Here's some good news. According to a study by Mayo Clinic researchers, an optimistic outlook on life could result in a longer and healthier life.

The researchers, who just concluded a 30-year study, found that the pessimistic group of patients had a 19% increase in the risk of death when comparing their expected life span with their actual life.

The report of the results were published in the Feb. 2000 issue of Mayo Clinic Proceedings.

"It confirmed our common-sense belief," said Toshihiko Maruta, M.D., a Mayo Clinic psychiatrist and lead author of the study. "It tells us that mind and body are linked and that attitude has an impact on the final outcome, death."

Mayo researchers surveyed patients in 1994 who had taken the Minnesota Multiphasic Personality Inventory (MMPI) at Mayo Clinic between 1962 and 1965.
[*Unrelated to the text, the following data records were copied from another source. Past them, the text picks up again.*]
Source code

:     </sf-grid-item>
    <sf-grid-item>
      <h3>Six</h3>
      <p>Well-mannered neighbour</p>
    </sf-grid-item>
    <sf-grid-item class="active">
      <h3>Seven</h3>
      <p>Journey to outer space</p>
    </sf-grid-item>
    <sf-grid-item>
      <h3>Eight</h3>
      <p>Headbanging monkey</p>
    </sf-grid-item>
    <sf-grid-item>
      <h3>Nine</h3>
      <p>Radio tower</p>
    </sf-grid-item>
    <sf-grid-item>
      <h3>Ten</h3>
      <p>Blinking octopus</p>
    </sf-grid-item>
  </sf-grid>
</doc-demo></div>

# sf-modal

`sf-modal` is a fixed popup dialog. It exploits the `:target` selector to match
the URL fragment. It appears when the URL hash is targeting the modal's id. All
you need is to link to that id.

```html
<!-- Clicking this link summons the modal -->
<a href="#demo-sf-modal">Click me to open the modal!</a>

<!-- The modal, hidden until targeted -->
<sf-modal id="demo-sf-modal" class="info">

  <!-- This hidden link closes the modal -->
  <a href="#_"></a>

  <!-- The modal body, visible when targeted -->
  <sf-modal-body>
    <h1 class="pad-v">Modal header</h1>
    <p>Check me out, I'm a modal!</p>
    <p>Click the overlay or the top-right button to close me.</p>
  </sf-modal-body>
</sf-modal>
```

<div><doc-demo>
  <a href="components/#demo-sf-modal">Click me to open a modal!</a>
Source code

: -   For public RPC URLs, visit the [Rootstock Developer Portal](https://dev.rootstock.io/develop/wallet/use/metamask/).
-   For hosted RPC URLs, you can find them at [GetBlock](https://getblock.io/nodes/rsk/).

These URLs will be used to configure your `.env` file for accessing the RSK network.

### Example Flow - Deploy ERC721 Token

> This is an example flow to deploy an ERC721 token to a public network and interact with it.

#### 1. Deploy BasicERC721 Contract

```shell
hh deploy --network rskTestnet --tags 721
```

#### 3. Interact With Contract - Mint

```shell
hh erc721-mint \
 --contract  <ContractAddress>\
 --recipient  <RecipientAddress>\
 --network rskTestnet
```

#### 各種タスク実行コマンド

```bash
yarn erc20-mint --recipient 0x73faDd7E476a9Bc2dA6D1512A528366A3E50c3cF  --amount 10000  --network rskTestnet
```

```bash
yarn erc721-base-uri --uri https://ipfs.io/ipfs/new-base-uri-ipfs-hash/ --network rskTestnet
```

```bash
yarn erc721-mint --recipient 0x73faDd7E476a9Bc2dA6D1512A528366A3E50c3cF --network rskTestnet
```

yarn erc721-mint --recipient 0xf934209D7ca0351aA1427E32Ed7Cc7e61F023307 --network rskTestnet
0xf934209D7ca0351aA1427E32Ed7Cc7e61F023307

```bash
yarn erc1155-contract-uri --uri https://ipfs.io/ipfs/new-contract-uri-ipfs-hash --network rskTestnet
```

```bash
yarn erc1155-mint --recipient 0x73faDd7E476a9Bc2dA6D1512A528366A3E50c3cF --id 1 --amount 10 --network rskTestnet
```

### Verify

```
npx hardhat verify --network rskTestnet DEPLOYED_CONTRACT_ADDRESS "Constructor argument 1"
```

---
The test has an Optimism-Pessimism scale that categorizes people as either optimists, pessimists or mixed based on how they answer certain questions.

By identifying which patients were alive 30 years later, the researchers were able to study pessimism as a risk factor for early death.

The researchers compared the expected life span with actual survival rates and found that the optimistic group's observed survival was significantly better than expected. And they found a 19% increase in risk of death among the pessimistic group. Age and sex were factored into the results.

The researchers said they could not definitively explain how pessimism acts as a risk factor for early death. It could be through the mind. Optimists are less likely to develop depression and learned helplessness.

The best news of all is that there's still hope for pessimists because they can change.

In an accompanying editorial, Martin E. P. Seligman, Ph.D., of the Department of Psychology at the University of Pennsylvania, stated, "Pessimism is identifiable early in life and changeable."